Vielleicht wäre heute ein guter Abend, um über früher zu sprechen, denkt Peter, aber Max spricht über jetzt, darüber, dass er länger arbeiten musste und Laura ohnehin schon schläft, denn die Schwangerschaft ist anstrengend. Und dann sagt er noch: Könnt ihr das glauben? Ich werde bald Vater!

Weil Gudrun das schon kennt und weil es sie nicht interessiert und weil sie sich jetzt an etwas erinnert, das sie bisher beiseitegeschoben hat, fragt sie:

Habt ihr etwas von Margot gehört?

Das wollte ich euch fragen, sagt Max.

Ich habe sie lang nicht gesehen, sagt Peter.

Sie ist bestimmt mit ihrer Diplomarbeit beschäftigt.

Bestimmt.

Sie ist fast fertig.

Wird auch Zeit. Sie arbeitet seit Jahren daran.

Ich habe vergessen, worüber sie schreibt.

Irgendwas über Wien und die Bachmann, oder?

Passt doch. Hoffentlich wird das was.

Sie wird das schon schaffen.

Dass sie sich so selten meldet, ist doch ein gutes Zeichen.
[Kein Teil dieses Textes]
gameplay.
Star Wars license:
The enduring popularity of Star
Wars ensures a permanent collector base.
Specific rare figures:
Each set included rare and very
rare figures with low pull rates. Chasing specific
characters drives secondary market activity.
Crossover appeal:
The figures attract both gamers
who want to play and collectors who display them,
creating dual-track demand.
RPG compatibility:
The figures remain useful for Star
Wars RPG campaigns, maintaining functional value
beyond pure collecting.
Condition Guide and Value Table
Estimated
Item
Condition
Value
Soll ich sie noch anrufen jetzt? Ob sie auch noch kommt?

Heute nicht mehr. Heute ist es schon zu spät.

Aber bald.

Anschließend reden sie doch noch über früher, und weil es nicht kälter wird, sitzen sie noch lange da und reden über frühere Sommernächte in der Stadt, die schön waren.

In den nächsten Tagen vergessen sie, anzurufen.

Jemand bricht in Peters Lokal ein. Obwohl er kein Geld erbeutet, ist der Sachschaden groß. Der Arzt rät Laura zu einer Fruchtwasseruntersuchung. Max ist sehr besorgt. Gudrun muss sich auf einen Auftritt vorbereiten. Sie ist ungewöhnlich nervös deshalb.

Sie vergessen es. Sie haben anderes zu tun.